On average the overall 30BPM similarity, when all chromosomes are taken into consideration, is approximately 62%.

Whaaaat? 62% similarity? 38% difference? How can this be? Something must be wrong here.

Indeed, something is wrong, and it’s all to do with the “30BPM” technique that “niwrad” uses. Instead of randomly picking single nucleotides from one genome and seeing how often they don’t match the nucleotide in the same position on the other genome, “niwrad” used 1000 30-nucleotide-long sequences to compare between both genomes. Why is this a problem?

Consider two sequences of 100 playing cards each, Deck A and Deck B. They are almost identical, except that B has 10 single card differences from what is found on A. Now, if you did a test and chose a number of single cards to compare between the two decks, on average you would find the difference between A and B to be 10%, the true difference (A and B share 90 cards out of 100), because 10% of the single card samples would not match their cousin sample on the other deck.

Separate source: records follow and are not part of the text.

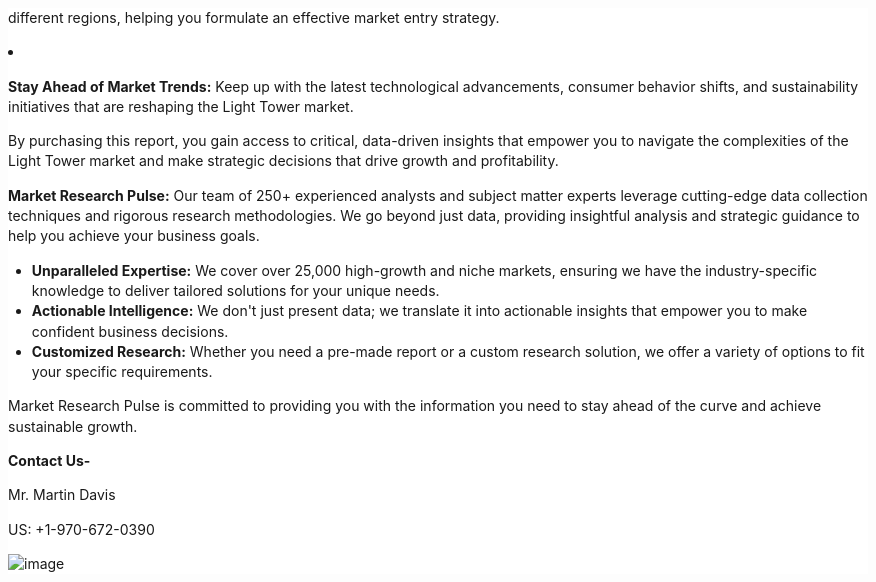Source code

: different regions, helping you formulate an effective market entry strategy.</p></li><li><p><strong>Stay Ahead of Market Trends:</strong> Keep up with the latest technological advancements, consumer behavior shifts, and sustainability initiatives that are reshaping the Light Tower market.</p></li></ol><p>By purchasing this report, you gain access to critical, data-driven insights that empower you to navigate the complexities of the Light Tower market and make strategic decisions that drive growth and profitability.</p><p><strong>Market Research Pulse:</strong>&nbsp;Our team of 250+ experienced analysts and subject matter experts leverage cutting-edge data collection techniques and rigorous research methodologies. We go beyond just data, providing insightful analysis and strategic guidance to help you achieve your business goals.</p><ul><li><strong>Unparalleled Expertise:</strong>&nbsp;We cover over 25,000 high-growth and niche markets, ensuring we have the industry-specific knowledge to deliver tailored solutions for your unique needs.</li><li><strong>Actionable Intelligence:</strong>&nbsp;We don't just present data; we translate it into actionable insights that empower you to make confident business decisions.</li><li><strong>Customized Research:</strong>&nbsp;Whether you need a pre-made report or a custom research solution, we offer a variety of options to fit your specific requirements.</li></ul><p>Market Research Pulse is committed to providing you with the information you need to stay ahead of the curve and achieve sustainable growth.</p><p><strong>Contact Us-</strong></p><p>Mr. Martin Davis</p><p>US: +1-970-672-0390</p>
![image](https://github.com/user-attachments/assets/3d1c6b4c-eeb0-4395-ab41-3da666cc5b8a)
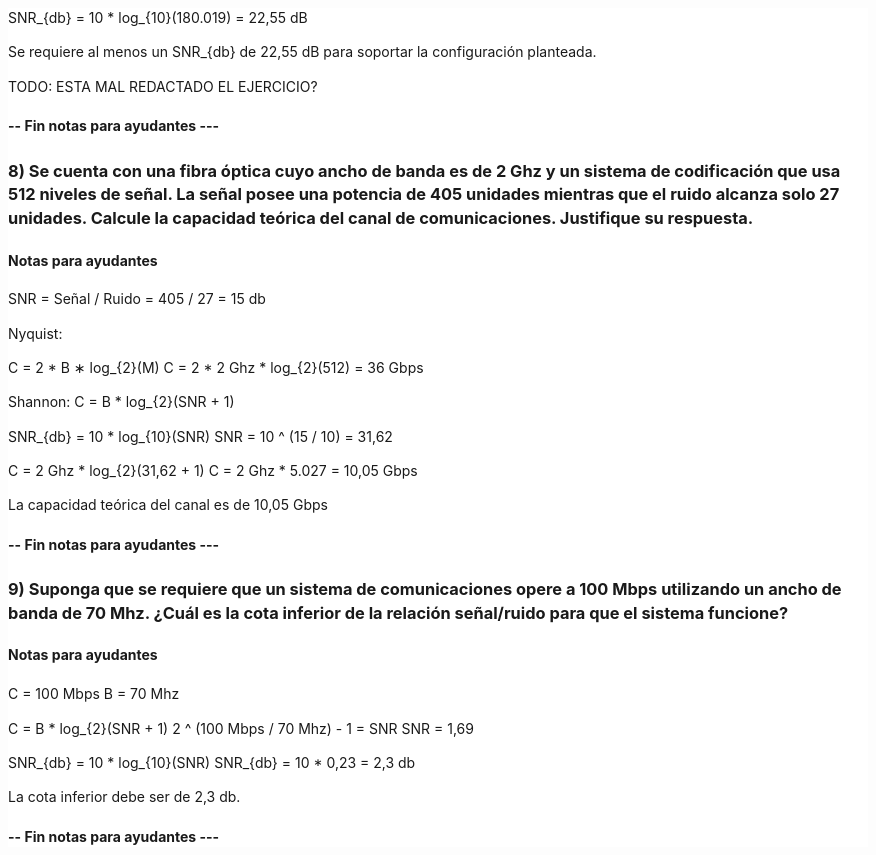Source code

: SNR_{db} = 10 * log_{10}(180.019) = 22,55 dB

Se requiere al menos un SNR_{db} de 22,55 dB para soportar la configuración planteada.

TODO: ESTA MAL REDACTADO EL EJERCICIO?

#### -- Fin notas para ayudantes ---

### 8) Se cuenta con una fibra óptica cuyo ancho de banda es de 2 Ghz y un sistema de codificación que usa 512 niveles de señal. La señal posee una potencia de 405 unidades mientras que el ruido alcanza solo 27 unidades. Calcule la capacidad teórica del canal de comunicaciones. Justifique su respuesta.

#### Notas para ayudantes

SNR = Señal / Ruido = 405 / 27 = 15 db

Nyquist:

C = 2 * B ∗ log_{2}(M)
C = 2 * 2 Ghz * log_{2}(512) = 36 Gbps

Shannon:
C = B * log_{2}(SNR + 1)

SNR_{db} = 10 * log_{10}(SNR)
SNR = 10 ^ (15 / 10) = 31,62

C = 2 Ghz * log_{2}(31,62 + 1)
C = 2 Ghz * 5.027 = 10,05 Gbps

La capacidad teórica del canal es de 10,05 Gbps

#### -- Fin notas para ayudantes ---

### 9) Suponga que se requiere que un sistema de comunicaciones opere a 100 Mbps utilizando un ancho de banda de 70 Mhz. ¿Cuál es la cota inferior de la relación señal/ruido para que el sistema funcione?

#### Notas para ayudantes

C = 100 Mbps
B = 70 Mhz

C = B * log_{2}(SNR + 1)
2 ^ (100 Mbps / 70 Mhz) - 1 = SNR
SNR = 1,69

SNR_{db} = 10 * log_{10}(SNR)
SNR_{db} = 10 * 0,23 = 2,3 db

La cota inferior debe ser de 2,3 db.

#### -- Fin notas para ayudantes ---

However, if you increased the size of the samples used from single cards to 10 cards, then the reported difference between the decks A and B would increase to higher than 10%. This is because you’re now measuring whether or not larger sequences match, and if a single mismatched cards happens to be in that sequence then it is deemed different even though only one of the cards was different – the other 9 cards were identical between the decks.

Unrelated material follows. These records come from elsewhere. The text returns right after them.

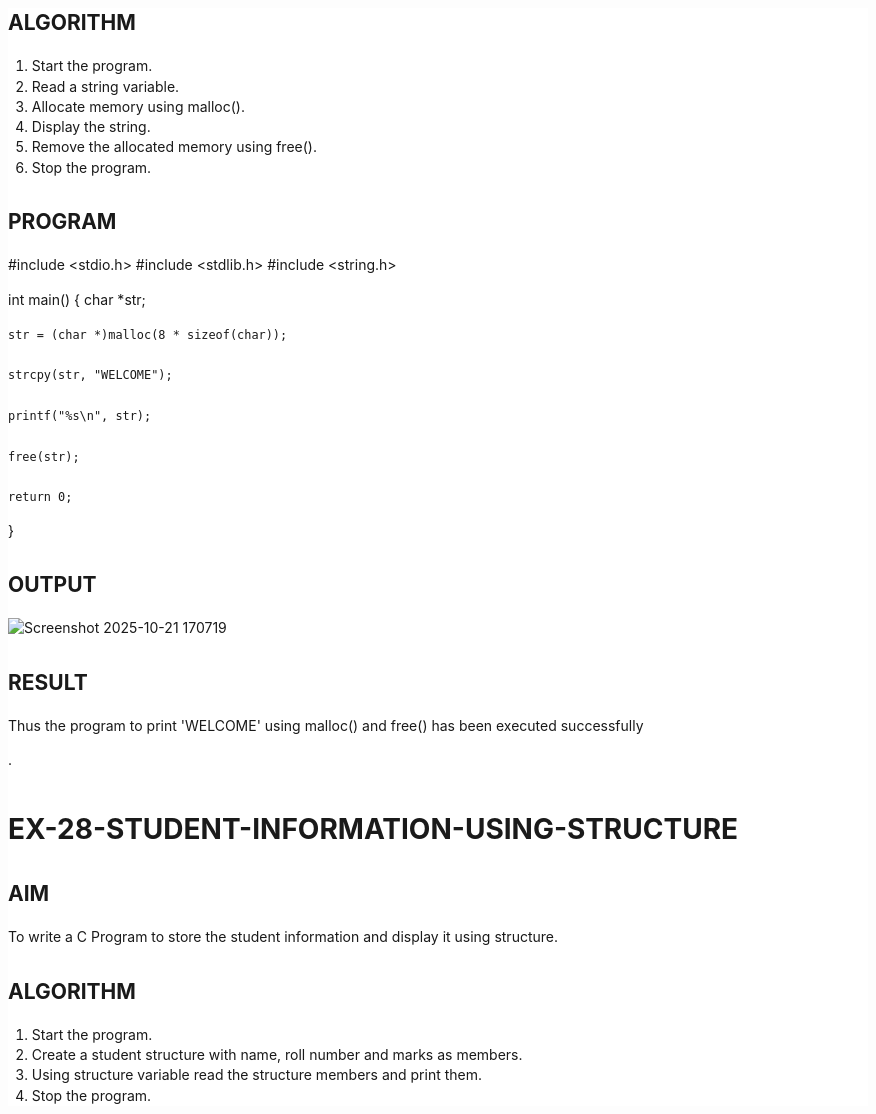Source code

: ## ALGORITHM
1.	Start the program.
2.	Read a string variable.
3.	Allocate memory using malloc().
4.	Display the string.
5.	Remove the allocated memory using free().
6.	Stop the program.

## PROGRAM
#include <stdio.h>
#include <stdlib.h>
#include <string.h>

int main() {
    char *str;

    str = (char *)malloc(8 * sizeof(char)); 

    strcpy(str, "WELCOME");

    printf("%s\n", str);

    free(str);

    return 0;
}


## OUTPUT
<img width="497" height="549" alt="Screenshot 2025-10-21 170719" src="https://github.com/user-attachments/assets/fd4d9920-dc43-4b4a-a2e9-76fa74d0351e" />



## RESULT
Thus the program to print 'WELCOME' using malloc() and free() has been executed successfully
 
.



# EX-28-STUDENT-INFORMATION-USING-STRUCTURE

## AIM

To write a C Program to store the student information and display it using structure.

## ALGORITHM

1.	Start the program.
2.	Create a student structure with name, roll number and marks as members.
3.	Using structure variable read the structure members and print them.
4.	Stop the program.
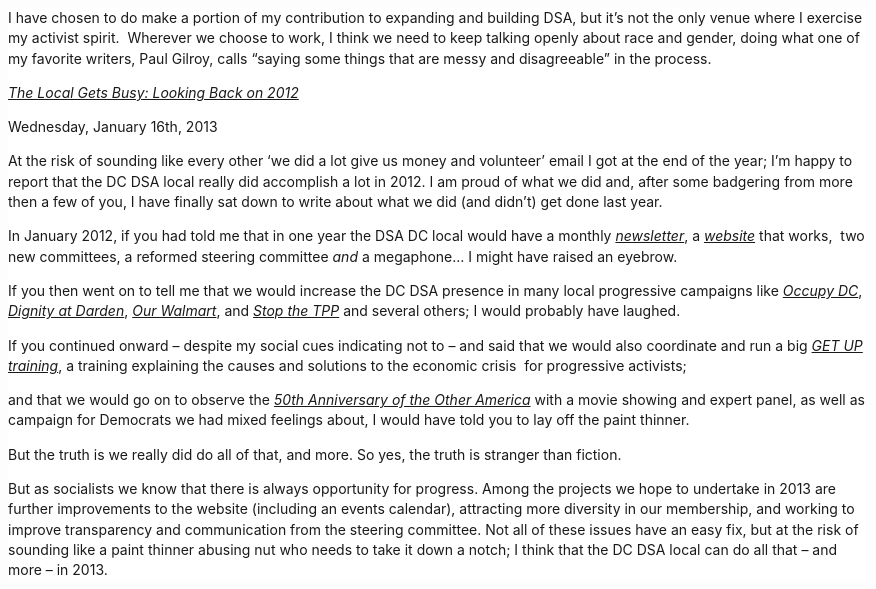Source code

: I have chosen to do make a portion of my contribution to expanding and
building DSA, but it’s not the only venue where I exercise my activist
spirit.  Wherever we choose to work, I think we need to keep talking
openly about race and gender, doing what one of my favorite writers,
Paul Gilroy, calls “saying some things that are messy and disagreeable”
in the process.

[*The Local Gets Busy: Looking Back on
2012*](http://dsadc.org/the-local-gets-busy-looking-back-on-2012/)

Wednesday, January 16th, 2013

At the risk of sounding like every other ‘we did a lot give us money and
volunteer’ email I got at the end of the year; I’m happy to report that
the DC DSA local really did accomplish a lot in 2012. I am proud of what
we did and, after some badgering from more then a few of you, I have
finally sat down to write about what we did (and didn’t) get done last
year.

In January 2012, if you had told me that in one year the DSA DC local
would have a monthly
[*newsletter*](http://us5.campaign-archive2.com/?u=bee696bf6b36570e5c2c2e83c&id=0411ea9bd3), a
[*website*](http://dsadc.org/) that works,  two new committees, a
reformed steering committee *and* a megaphone… I might have raised an
eyebrow.

If you then went on to tell me that we would increase the DC DSA
presence in many local progressive campaigns like [*Occupy
DC*](http://occupydc.org/about/background), [*Dignity at
Darden*](http://www.dignityatdarden.org/), [*Our
Walmart*](http://forrespect.org/), and [*Stop the
TPP*](https://www.eff.org/issues/tpp) and several others; I would
probably have laughed.

If you continued onward – despite my social cues indicating not to – and
said that we would also coordinate and run a big [*GET UP
training*](http://files.meetup.com/1580690/Get%20Up%20Brochure%20Petitioning_2012.07.11.pdf),
a training explaining the causes and solutions to the economic crisis
 for progressive activists;

and that we would go on to observe the [*50th Anniversary of the Other
America*](http://guevents.georgetown.edu/event/50_years_after_michael_harringtons_the_other_america_where_is_the_war_on_poverty) with
a movie showing and expert panel, as well as campaign for Democrats we
had mixed feelings about, I would have told you to lay off the paint
thinner.

But the truth is we really did do all of that, and more. So yes, the
truth is stranger than fiction.

But as socialists we know that there is always opportunity for progress.
Among the projects we hope to undertake in 2013 are further improvements
to the website (including an events calendar), attracting more diversity
in our membership, and working to improve transparency and communication
from the steering committee. Not all of these issues have an easy fix,
but at the risk of sounding like a paint thinner abusing nut who needs
to take it down a notch; I think that the DC DSA local can do all that –
and more – in 2013.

This effect becomes even more pronounced as the sample sequences increase in size – in fact, if you chose a sample sequence length of 100 cards then the test would conclude that the decks A and B are 100% different! Using sample lengths larger than one clearly produces artificially high results on the differences between two sequences.

This was the problem with “niwrad”‘s analysis. Instead of single nucleotide sample sequences, 30-nucleotide-long sequences were used, which produced a higher calculated difference between the human and chimpanzee genomes than the real difference – 38% as opposed to the real value of 1.23%.

Intelligent design proponents and creationists can’t get enough of attempts to discredit the idea of common descent, even thought none of them have ever been successful. While I don’t know if “niwrad” botched the test on purpose, it’s still shoddy statistics backing up the rejection of a well-established fact in mammalian genomics.